До начала учебного года оставалась целая неделя, и я помчался к себе в городишко, где меня с нетерпением ждали моя мать и [Шурка] Серёжка, и где я знал каждую дыру в заборе. [Шурку] Серёжку призывали в армию. [Мы с ним бок о бок прошли тринадцать лет, а теперь ему пришла повестка из военкомата, а я поступил в институт.] Вечером поехали в степь. В детстве мы много раз ездили в степь просто так и сейчас поехали по привычке. Шли вдоль речки с бугра на бугор, в [нелюдимой] заглохшей траве. Прытко бежала [тонкая] тропинка. В камышах-долгодумах молча стояли узкие разводы чёрной воды. Лягушки кричали вороньим карком и [полная, целая] вода за камышом подёргивалась длинным тиком рыбьих всплесков. Раздумчиво и свободно пахло сеном, сушёным солнцем, детством.
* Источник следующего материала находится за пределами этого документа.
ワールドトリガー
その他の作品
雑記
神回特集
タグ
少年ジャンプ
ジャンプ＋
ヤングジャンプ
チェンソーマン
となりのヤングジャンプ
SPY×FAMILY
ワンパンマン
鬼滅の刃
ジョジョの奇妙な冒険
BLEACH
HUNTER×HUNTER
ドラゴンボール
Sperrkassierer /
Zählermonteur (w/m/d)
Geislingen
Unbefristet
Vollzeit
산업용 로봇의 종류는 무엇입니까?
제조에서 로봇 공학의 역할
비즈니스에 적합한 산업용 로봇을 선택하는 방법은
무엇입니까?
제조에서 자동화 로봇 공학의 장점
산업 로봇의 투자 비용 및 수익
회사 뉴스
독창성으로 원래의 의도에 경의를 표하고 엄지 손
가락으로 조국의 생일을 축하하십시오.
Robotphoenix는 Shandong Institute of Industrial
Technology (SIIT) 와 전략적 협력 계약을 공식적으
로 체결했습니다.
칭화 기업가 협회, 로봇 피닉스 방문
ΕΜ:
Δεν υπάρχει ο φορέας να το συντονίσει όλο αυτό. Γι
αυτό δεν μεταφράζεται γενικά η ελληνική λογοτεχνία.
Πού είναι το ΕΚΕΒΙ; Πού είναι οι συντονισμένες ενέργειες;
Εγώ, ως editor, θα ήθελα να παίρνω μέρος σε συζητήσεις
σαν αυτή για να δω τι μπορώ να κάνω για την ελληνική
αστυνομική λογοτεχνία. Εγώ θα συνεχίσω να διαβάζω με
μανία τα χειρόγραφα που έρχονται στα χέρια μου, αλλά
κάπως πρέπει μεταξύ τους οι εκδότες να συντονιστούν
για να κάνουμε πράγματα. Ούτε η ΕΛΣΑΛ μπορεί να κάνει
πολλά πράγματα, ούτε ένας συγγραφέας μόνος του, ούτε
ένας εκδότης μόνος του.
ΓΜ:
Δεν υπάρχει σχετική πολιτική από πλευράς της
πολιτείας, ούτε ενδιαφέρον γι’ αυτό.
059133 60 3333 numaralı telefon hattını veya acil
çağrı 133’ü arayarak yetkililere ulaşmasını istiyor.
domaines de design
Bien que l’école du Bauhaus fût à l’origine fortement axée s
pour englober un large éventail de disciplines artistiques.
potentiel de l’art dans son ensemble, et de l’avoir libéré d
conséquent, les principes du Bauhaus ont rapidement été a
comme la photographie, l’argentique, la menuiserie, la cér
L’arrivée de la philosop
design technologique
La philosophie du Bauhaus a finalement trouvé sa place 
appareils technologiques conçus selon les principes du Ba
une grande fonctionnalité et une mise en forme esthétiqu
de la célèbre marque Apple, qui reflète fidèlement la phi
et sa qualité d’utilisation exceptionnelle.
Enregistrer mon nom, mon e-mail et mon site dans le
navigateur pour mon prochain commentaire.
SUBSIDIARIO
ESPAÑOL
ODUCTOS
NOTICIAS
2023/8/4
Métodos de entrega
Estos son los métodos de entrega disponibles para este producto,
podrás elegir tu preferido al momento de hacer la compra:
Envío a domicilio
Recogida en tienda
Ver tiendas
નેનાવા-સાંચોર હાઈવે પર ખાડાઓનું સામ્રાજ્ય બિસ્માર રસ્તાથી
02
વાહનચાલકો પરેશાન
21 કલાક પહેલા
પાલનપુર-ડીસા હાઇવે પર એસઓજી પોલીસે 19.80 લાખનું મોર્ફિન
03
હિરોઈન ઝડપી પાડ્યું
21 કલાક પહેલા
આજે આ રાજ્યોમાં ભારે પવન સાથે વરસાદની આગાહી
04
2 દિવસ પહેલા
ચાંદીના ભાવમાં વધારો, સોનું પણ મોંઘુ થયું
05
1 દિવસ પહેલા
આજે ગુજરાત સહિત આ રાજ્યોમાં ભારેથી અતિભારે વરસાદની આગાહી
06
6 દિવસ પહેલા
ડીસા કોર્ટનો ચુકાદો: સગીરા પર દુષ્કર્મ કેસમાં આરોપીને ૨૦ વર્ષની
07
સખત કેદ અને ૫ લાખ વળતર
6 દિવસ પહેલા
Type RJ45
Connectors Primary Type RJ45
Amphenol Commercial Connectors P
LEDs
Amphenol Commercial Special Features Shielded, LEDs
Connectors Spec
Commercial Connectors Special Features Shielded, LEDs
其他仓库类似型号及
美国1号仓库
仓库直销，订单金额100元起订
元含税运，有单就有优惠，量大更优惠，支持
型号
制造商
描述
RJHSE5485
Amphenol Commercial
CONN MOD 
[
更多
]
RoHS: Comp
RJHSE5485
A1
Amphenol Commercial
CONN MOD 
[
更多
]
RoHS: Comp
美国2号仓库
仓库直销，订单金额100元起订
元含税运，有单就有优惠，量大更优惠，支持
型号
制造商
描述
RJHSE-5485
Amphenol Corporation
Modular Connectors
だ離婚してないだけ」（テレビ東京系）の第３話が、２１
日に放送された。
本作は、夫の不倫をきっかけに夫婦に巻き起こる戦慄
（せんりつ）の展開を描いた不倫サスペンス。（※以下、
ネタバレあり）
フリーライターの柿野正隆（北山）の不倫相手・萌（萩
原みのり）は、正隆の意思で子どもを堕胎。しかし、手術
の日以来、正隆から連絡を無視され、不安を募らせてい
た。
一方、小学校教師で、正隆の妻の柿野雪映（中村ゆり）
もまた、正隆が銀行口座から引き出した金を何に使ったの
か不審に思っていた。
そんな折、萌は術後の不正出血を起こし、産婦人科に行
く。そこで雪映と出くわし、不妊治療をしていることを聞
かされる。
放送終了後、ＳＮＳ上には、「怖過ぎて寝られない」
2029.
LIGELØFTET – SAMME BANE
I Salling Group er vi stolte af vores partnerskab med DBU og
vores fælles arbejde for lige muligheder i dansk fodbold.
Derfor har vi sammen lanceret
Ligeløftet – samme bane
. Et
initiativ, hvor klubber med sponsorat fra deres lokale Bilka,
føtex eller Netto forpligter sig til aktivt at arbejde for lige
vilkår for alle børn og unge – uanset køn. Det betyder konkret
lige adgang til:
Вдалеке мы увидели большую скирду соломы и пошли к ней. Лягушки сыпались из-под ног, как щепки из-под топора. Вот здесь в камышах прошлого лета мы ловили чёрных раков. Обычно они сидели в дуплистых корневищах камыша и отчаянно обжигали цепкими клешнями. С острой радостной жутью мы нащупывали их и стремительно вырывали на поверхность [каждого рака], как горящую головню. От скирды пахло свежим ноздреватым хлебом, и солома под ногами шуршала, прыскала и стреляла лёгким калёным звоном. Мы легли рядом, заложив руки за голову, и глядели в лицо звёздам и вечной черноте непостижимых пространств.